How many lines in the listing below hold the word "down"? Answer with the number only.

▸ **DATASET EXTRACT**
----
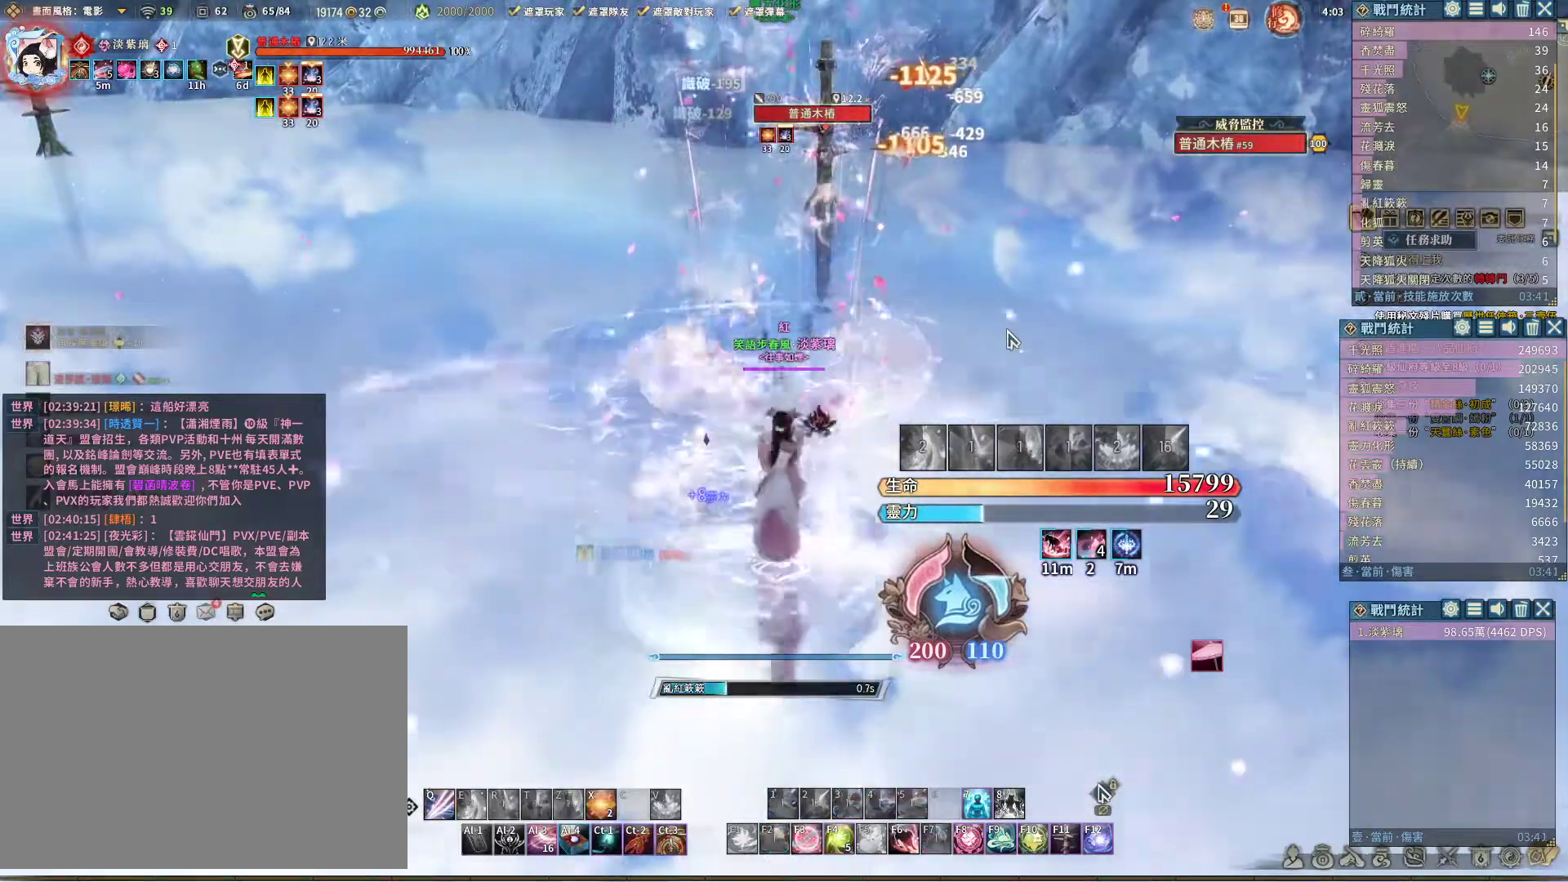
{"keys": [], "mouse": [], "events": []}
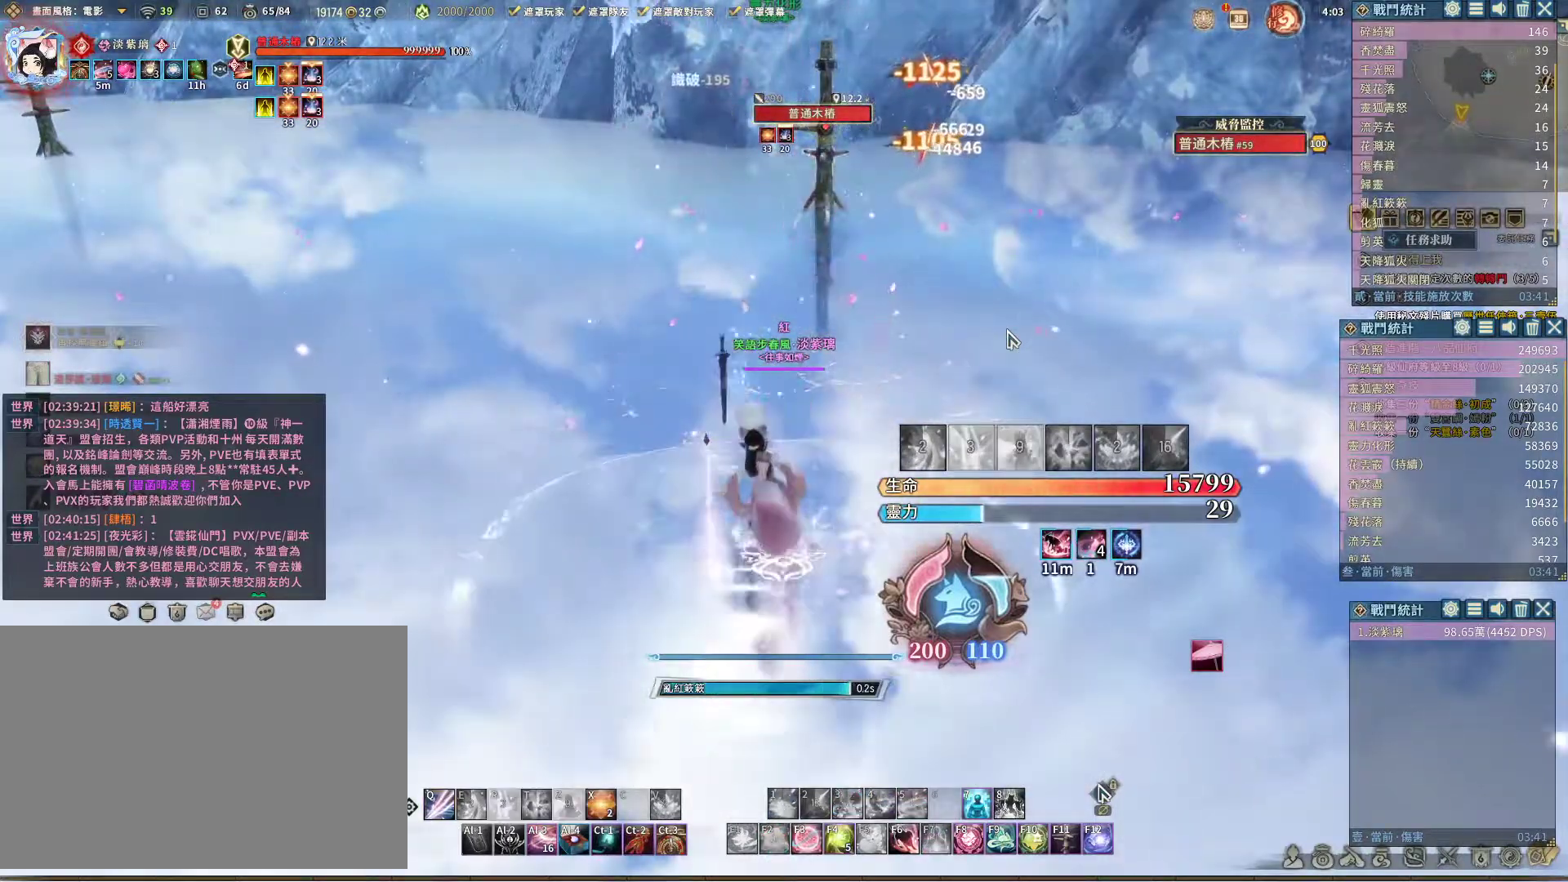
{"keys": [], "mouse": [], "events": [[283, "r", "down"], [333, "r", "up"]]}
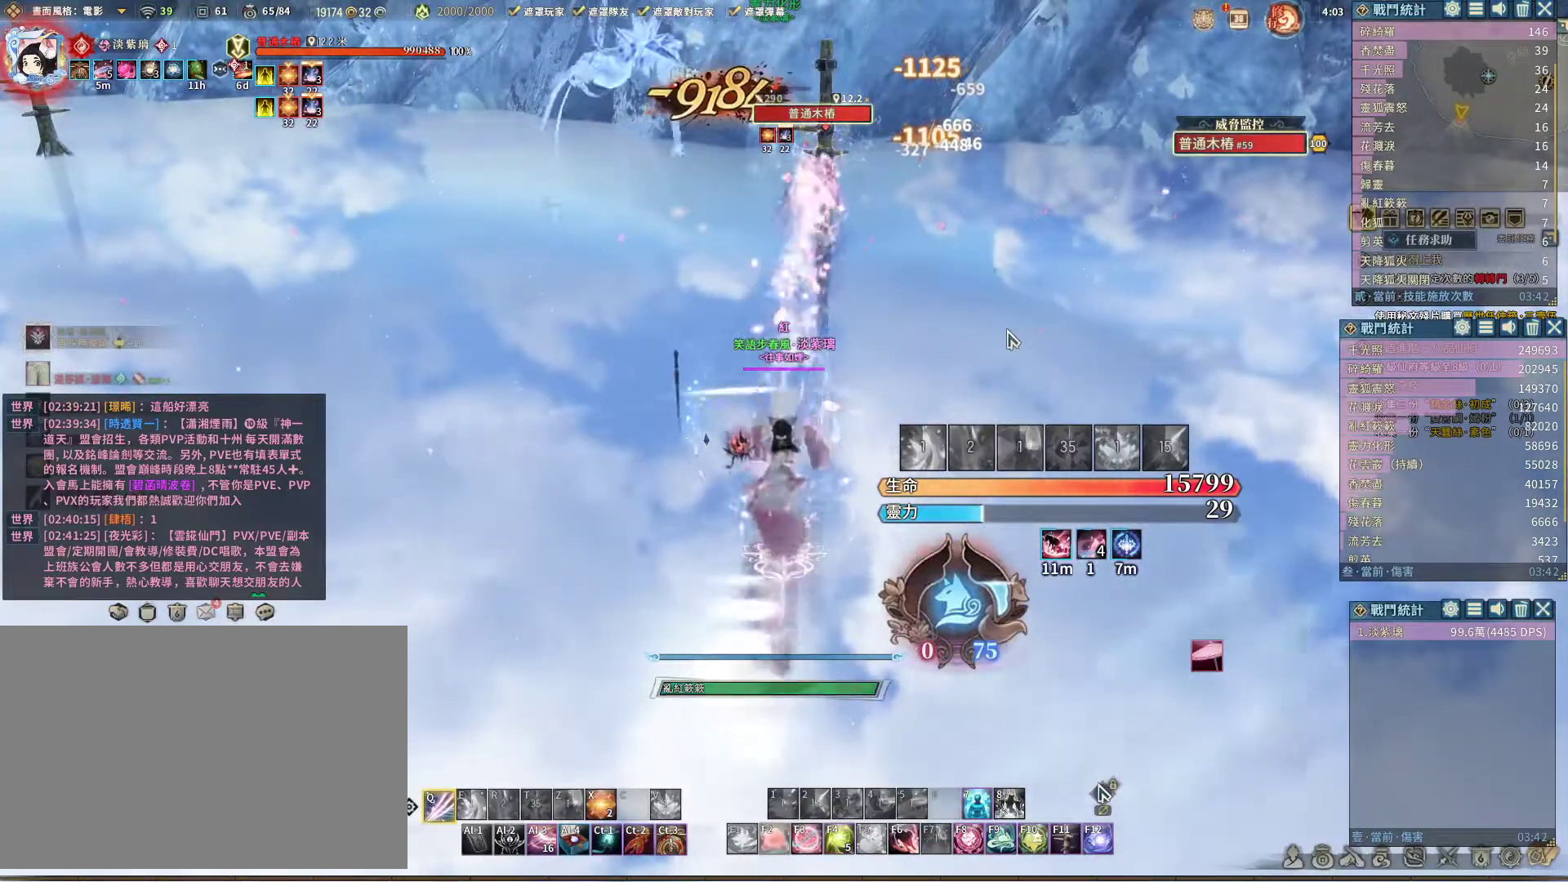
{"keys": ["q"], "mouse": [], "events": [[17, "q", "down"]]}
----
▸ **ANSWER AREA**
2